Useless. “That’ll be good for you,” Danny cut in.

“She’s already working on her portfolio,” Shawn sighed.

“It’s great. I can love what I do and have a fun job too. Besides, I really want to bring back the Renaissance styles,” she gushed and sipped from her soda, some of it sliding back down the straw.

“Why would you want to do something that’s already been done?” I demanded.

She looked at me, the ugly brown in her eyes boring me. “It’s beautiful.”

“Not if it’s been done. The creation of beauty is useless. It’s been here,” I pushed that thought at her and glanced at Shawn. He was smiling at me for teasing his girlfriend, for arguing with a painted rock with pink lips. Danny was just as amused but he thought I was joking around, arguing for arguments sake because I was supposed to hate her and everything she represents.

Our food came and we all took silent bites until Katie open her mouth, a piece of lettuce falling out of it. She talked relentlessly of art in its greatest forms and art in its worst and art in her definition and art, art, art. Screw art.

When lunch was finished, we paid, left a tip, and stood up, walking toward our cars. Katie jumped into Danny’s arms to say goodbye. I walked slowly into Shawn’s. “You, OK, Mar?” he whispered to my ear.

“Come over tonight? We haven’t had a movie fest in a while.” He nodded and nothing else was said.


Shawn walked in and sat next to me, flipping through the channels.

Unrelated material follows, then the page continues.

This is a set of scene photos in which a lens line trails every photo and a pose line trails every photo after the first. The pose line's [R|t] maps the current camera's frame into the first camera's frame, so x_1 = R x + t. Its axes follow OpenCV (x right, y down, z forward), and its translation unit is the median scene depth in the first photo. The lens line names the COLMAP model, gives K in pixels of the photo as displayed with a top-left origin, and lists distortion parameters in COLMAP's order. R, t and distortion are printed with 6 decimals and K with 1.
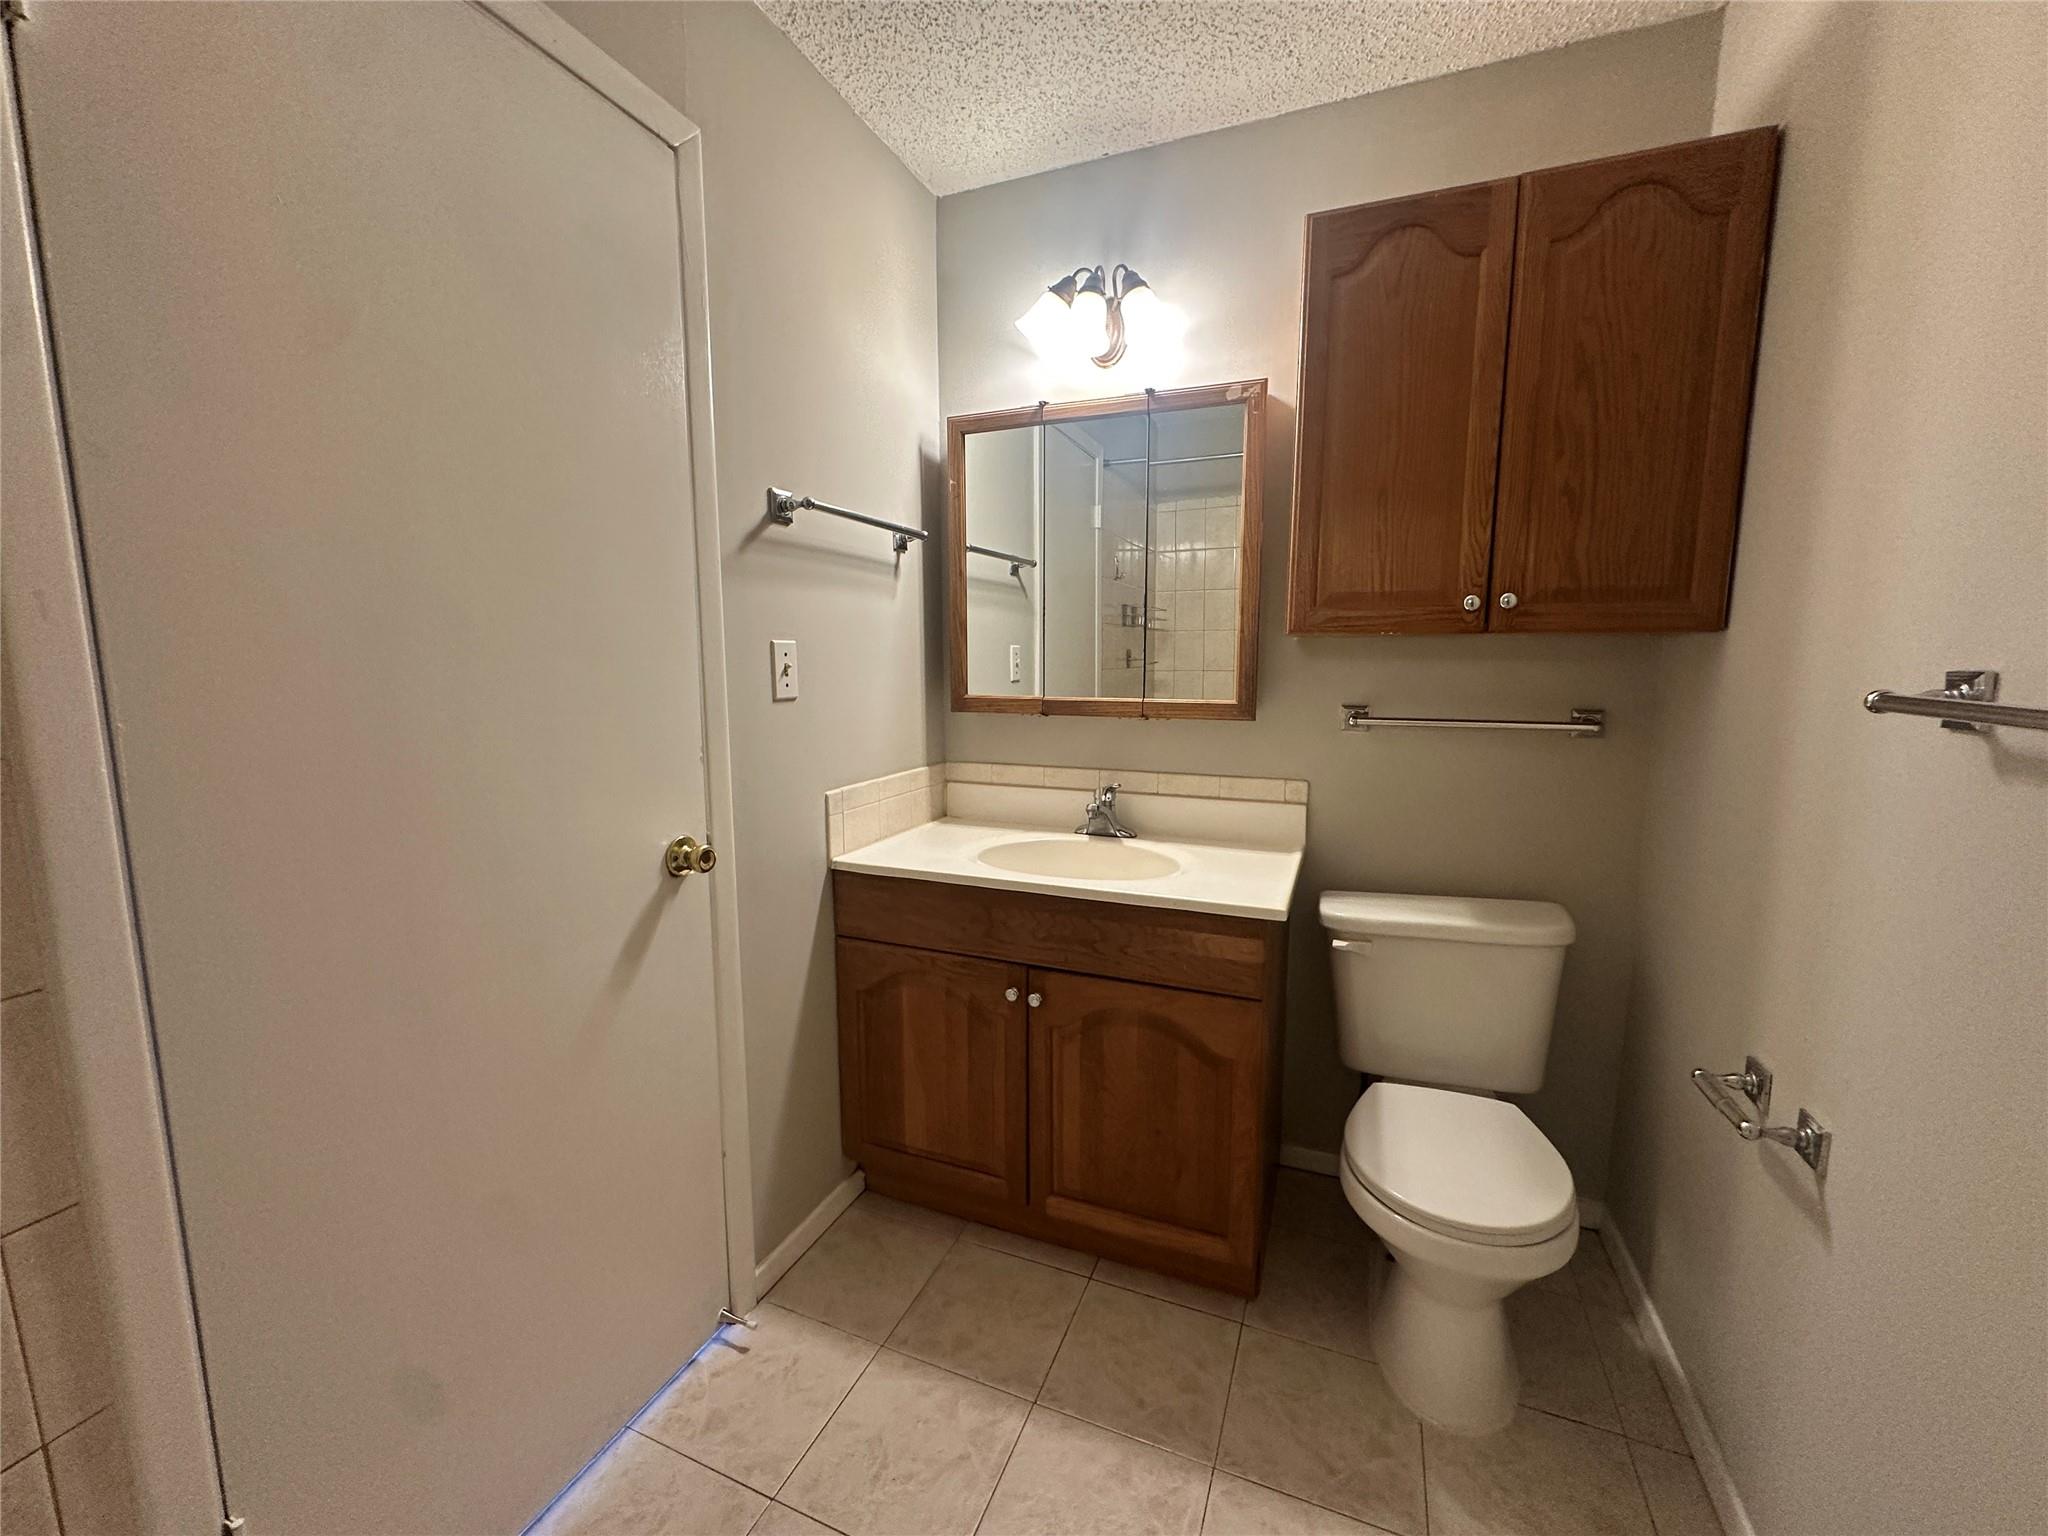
lens RADIAL K [[818.6, 0, 1026.3], [0, 818.6, 767.9], [0, 0, 1]] dist [-0.006396, 0.001652]
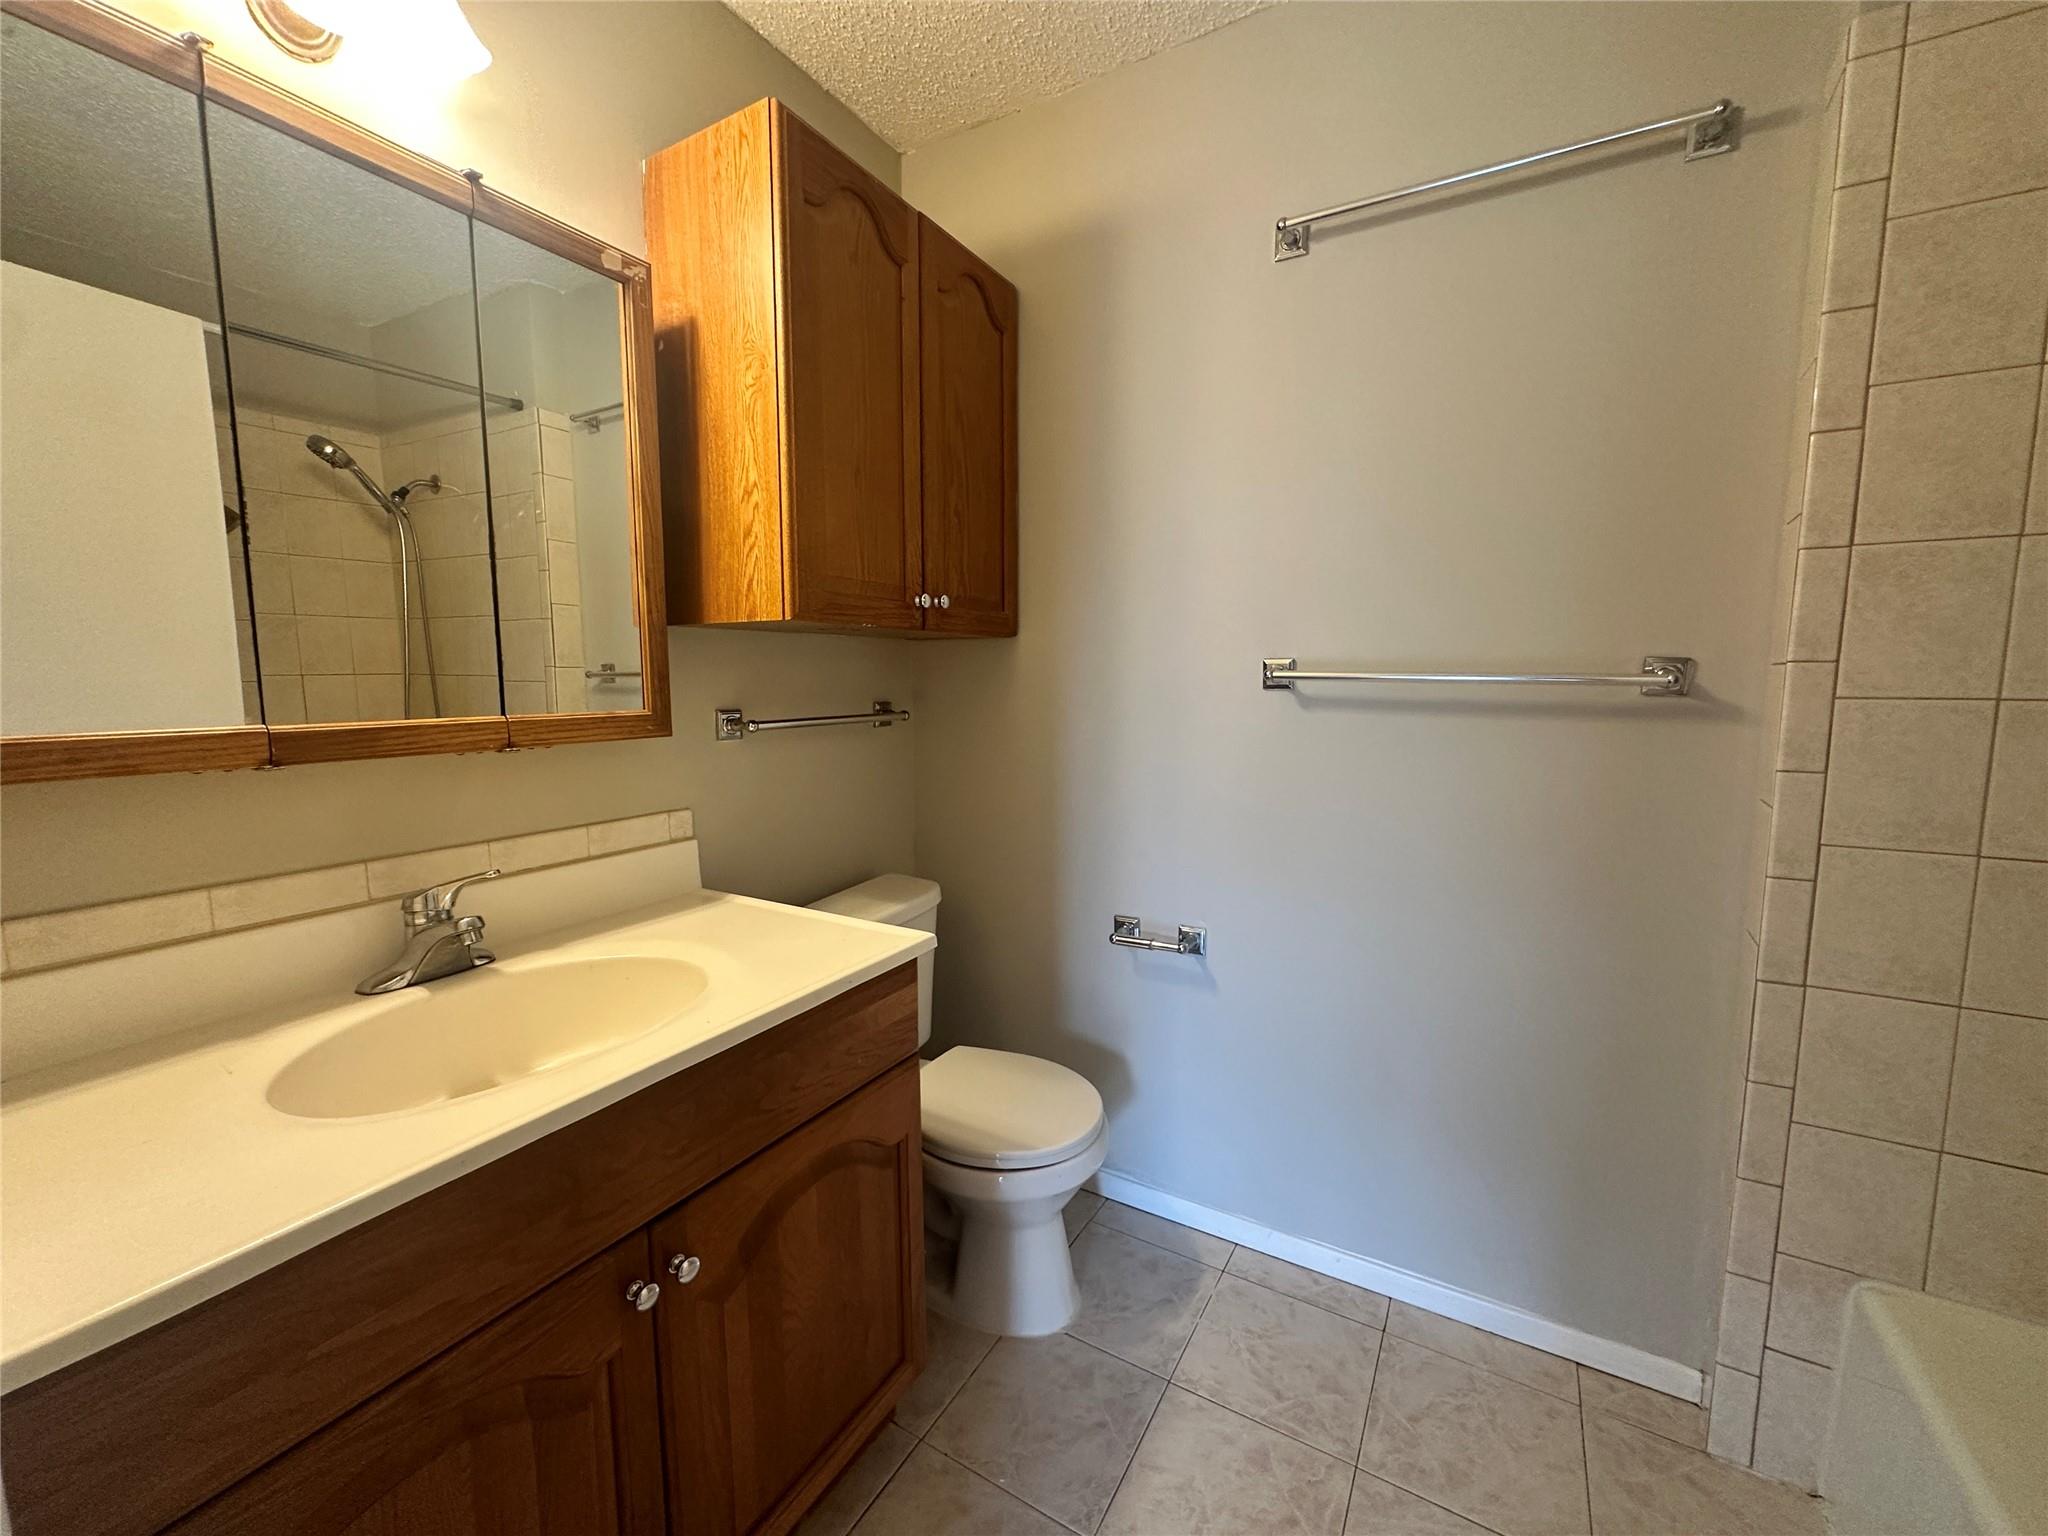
lens RADIAL K [[818.6, 0, 1025.1], [0, 818.6, 767.5], [0, 0, 1]] dist [-0.006396, 0.001652]
pose [[0.138335, -0.110969, 0.984149, -0.441541], [0.135589, 0.986468, 0.092172, -0.060264], [-0.981060, 0.120689, 0.151509, 0.645212]]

Nothing was captivating so he turned it down and looked at me, sinking deep pools into my chest.

“What are you thinking about?” he chose to ask.


“Why me? What about Danny?”

“Danny’s a pawn. Danny’s nothing. He enjoys me on his arm and my golden presence.”

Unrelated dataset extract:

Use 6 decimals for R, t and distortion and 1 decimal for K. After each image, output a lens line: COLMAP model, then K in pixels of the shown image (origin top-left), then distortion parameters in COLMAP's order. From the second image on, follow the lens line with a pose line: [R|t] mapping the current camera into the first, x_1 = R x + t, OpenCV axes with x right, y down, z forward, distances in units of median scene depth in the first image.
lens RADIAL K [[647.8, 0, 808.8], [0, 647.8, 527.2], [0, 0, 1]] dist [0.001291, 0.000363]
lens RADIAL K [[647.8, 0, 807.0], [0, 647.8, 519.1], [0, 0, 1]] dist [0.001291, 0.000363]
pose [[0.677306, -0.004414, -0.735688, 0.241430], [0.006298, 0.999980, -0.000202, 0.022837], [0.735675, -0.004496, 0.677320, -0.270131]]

“Do you enjoy being on his arm?”

“It breaks the monotony.”

“But it’s not what you want.”

“No . . . Of course it’s not.” I stood and walked in front of him. “Why Katie?”

“She breaks the monotony.”

“She doesn’t deserve you.” I pushed him back and kissed him.

“What are you doing, Maura?”

“Saving you.” Kiss after kiss, unstopped, undone.


He pulls the sheet away from me, pulls me toward him, pulls my hair out of my eyes. “What are you doing to me, Maura?”

“I told you. I’m saving you.”

“From what?” He was angry, a blackness on the moment that I tried to make perfect for him, for his enlightenment.

“From people that don’t deserve you, Shawn. I’m simple and perfect.” I ran my hands through his red hair and kissed his brow, kissing his shoulders, kissing his neck. I fed him my philosophy, shoved it down in such a way that he would not be able to analyze, so that there was nothing to analyze.

He had a scar at the base of his neck from when he fell out of a tree when we were eight. I told him about our childhood together, about where we went from high school and what had happened to him.

He was captivated by me and I continued to kiss him, to make him believe everything so that I could keep him safe in my arms.

We spoke all night. I told him how Katie was pulling his body from his limbs, how only I could keep him safe and how I only wanted to keep him safe. He was amazed and confused but the sun rose from the west and the spent the night in my arms, perfectly happy, perfectly safe.